If --slack is present, scoring is ignored, and all possible whitelists are displayed. In normal conditions, whitelists with more than 0 points are displayed. The default filters enabled in nxapi, from nxapi.json :
"global_warning_rules" : {
"rule_ip" : ["<=", 10 ],
"global_rule_ip_ratio" : ["<", 5]
},
"global_success_rules" : {
"global_rule_ip_ratio" : [">=", 10],
"rule_ip" : [">=", 10]
},
"global_deny_rules" : {
"global_rule_ip_ratio" : ["<", 2]
},
- rule_N <= X : "at least" X uniq(N) where present in the specific events from which the WL is generated.

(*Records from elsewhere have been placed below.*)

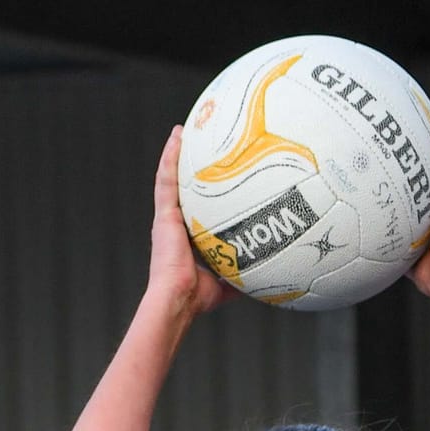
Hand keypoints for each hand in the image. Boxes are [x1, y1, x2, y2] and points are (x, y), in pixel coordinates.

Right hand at [148, 128, 233, 324]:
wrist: (179, 299)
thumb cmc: (197, 297)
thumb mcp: (227, 282)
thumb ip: (243, 274)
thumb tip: (266, 275)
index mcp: (186, 237)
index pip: (193, 208)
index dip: (198, 191)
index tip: (208, 175)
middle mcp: (175, 224)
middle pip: (181, 188)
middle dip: (186, 166)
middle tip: (195, 144)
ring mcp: (167, 218)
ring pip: (170, 178)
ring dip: (176, 153)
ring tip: (183, 131)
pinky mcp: (163, 215)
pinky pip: (166, 179)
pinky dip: (170, 156)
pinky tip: (177, 137)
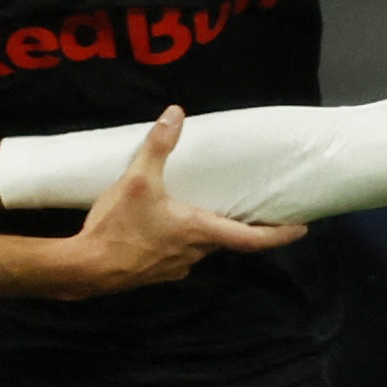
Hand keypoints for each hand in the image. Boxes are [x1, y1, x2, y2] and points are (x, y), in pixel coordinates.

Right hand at [53, 107, 302, 296]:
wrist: (84, 269)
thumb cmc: (116, 227)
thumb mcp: (137, 180)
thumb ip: (158, 147)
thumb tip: (175, 114)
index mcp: (199, 231)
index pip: (252, 238)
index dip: (279, 234)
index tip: (302, 228)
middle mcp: (194, 253)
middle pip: (227, 239)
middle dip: (241, 225)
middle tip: (254, 209)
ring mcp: (176, 267)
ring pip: (201, 246)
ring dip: (208, 230)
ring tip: (206, 209)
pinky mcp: (157, 272)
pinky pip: (179, 253)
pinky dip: (182, 239)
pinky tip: (166, 226)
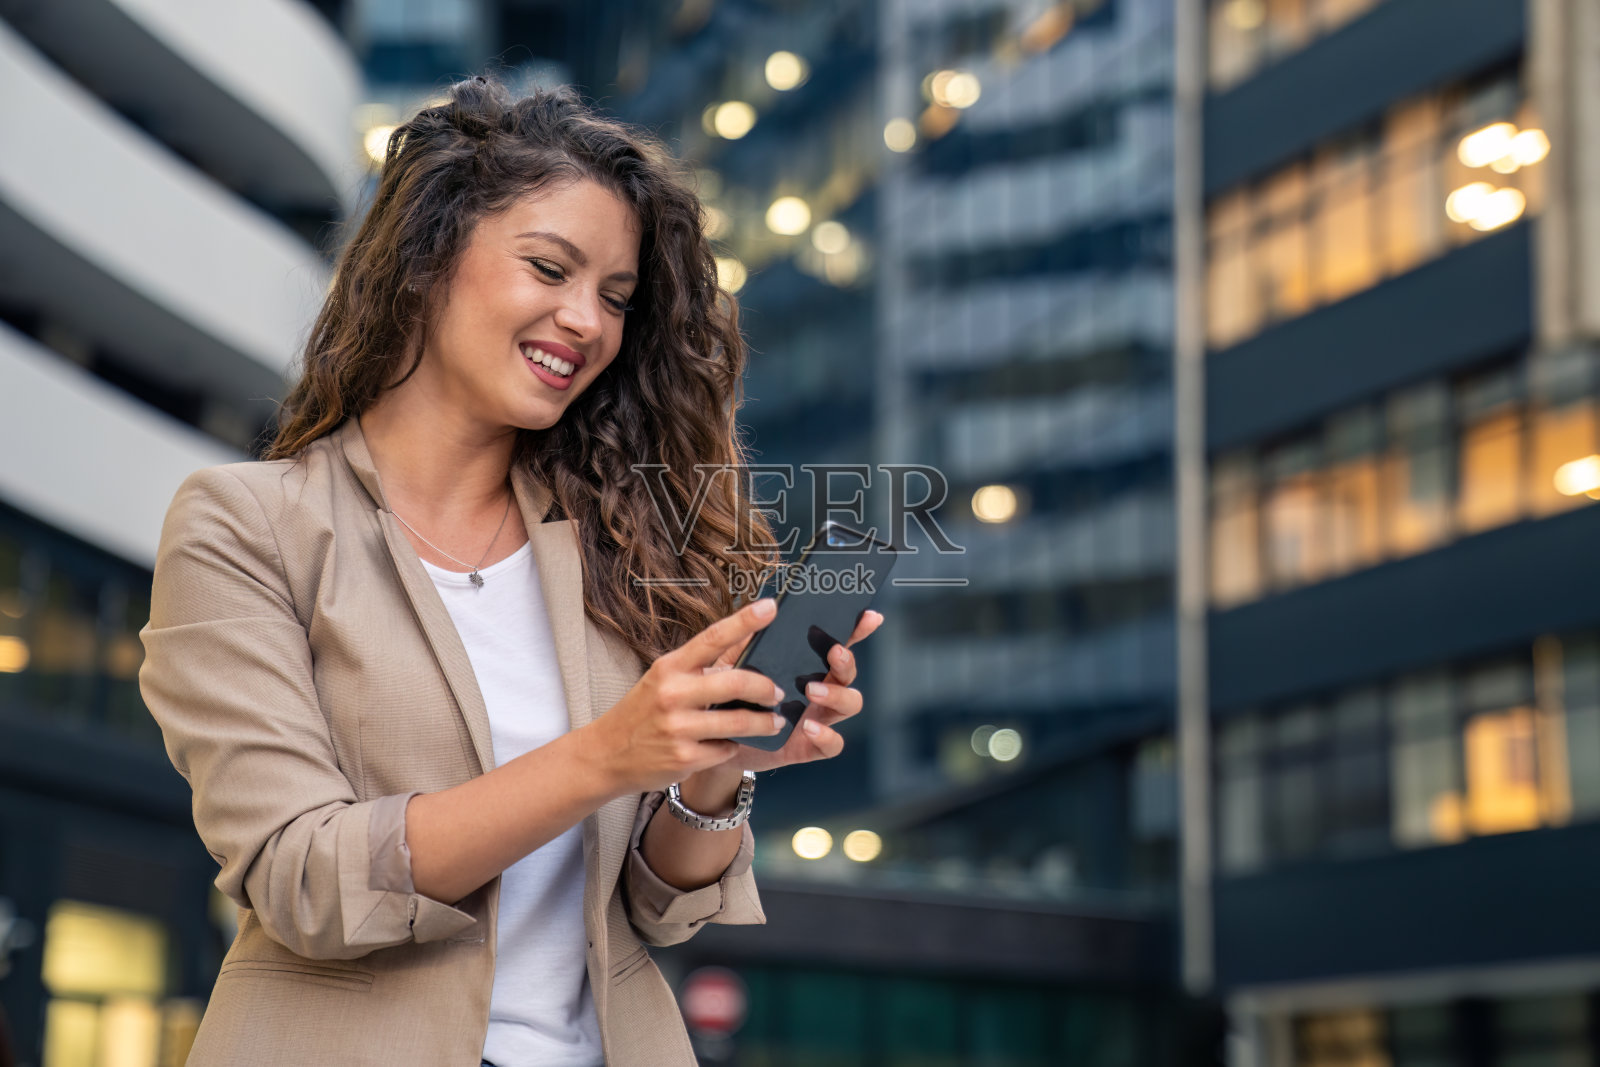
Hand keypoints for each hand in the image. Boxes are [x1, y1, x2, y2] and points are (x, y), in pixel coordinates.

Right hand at [582, 599, 789, 795]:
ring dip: (764, 723)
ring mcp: (678, 728)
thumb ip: (700, 665)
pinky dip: (732, 747)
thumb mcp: (663, 679)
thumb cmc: (642, 712)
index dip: (744, 621)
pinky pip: (726, 749)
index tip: (771, 607)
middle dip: (766, 688)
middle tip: (779, 693)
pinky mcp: (684, 758)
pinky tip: (727, 744)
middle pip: (736, 683)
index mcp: (670, 667)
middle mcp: (673, 694)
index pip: (712, 638)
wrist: (606, 754)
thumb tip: (744, 642)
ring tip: (774, 722)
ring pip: (739, 722)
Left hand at [700, 608, 883, 774]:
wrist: (716, 739)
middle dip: (847, 661)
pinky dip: (827, 735)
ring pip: (850, 704)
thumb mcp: (735, 664)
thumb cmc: (730, 696)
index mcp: (807, 666)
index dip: (857, 630)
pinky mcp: (808, 747)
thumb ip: (748, 640)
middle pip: (848, 672)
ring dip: (837, 694)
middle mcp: (820, 690)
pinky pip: (833, 744)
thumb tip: (762, 608)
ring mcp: (818, 718)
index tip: (869, 616)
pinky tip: (809, 727)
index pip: (837, 644)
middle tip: (834, 653)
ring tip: (812, 690)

- '"rule_ip" : ["<=", 10 ],' : True if less than 10 unique IPs hit the event
- '"rule_var_name" : [ "<=", "5" ]' : True if less than 5 unique variable names hit the event
- template_N <= X : "at least" X uniq(N) where present in the specific events from which the WL is generated.
- Note the difference with "rule_X" rules.
- global_rule_ip_ratio < X : "at least" X% of the users that triggered events triggered this one as well.
- however, ration can theorically apply to anything, just ip_ratio is the most common.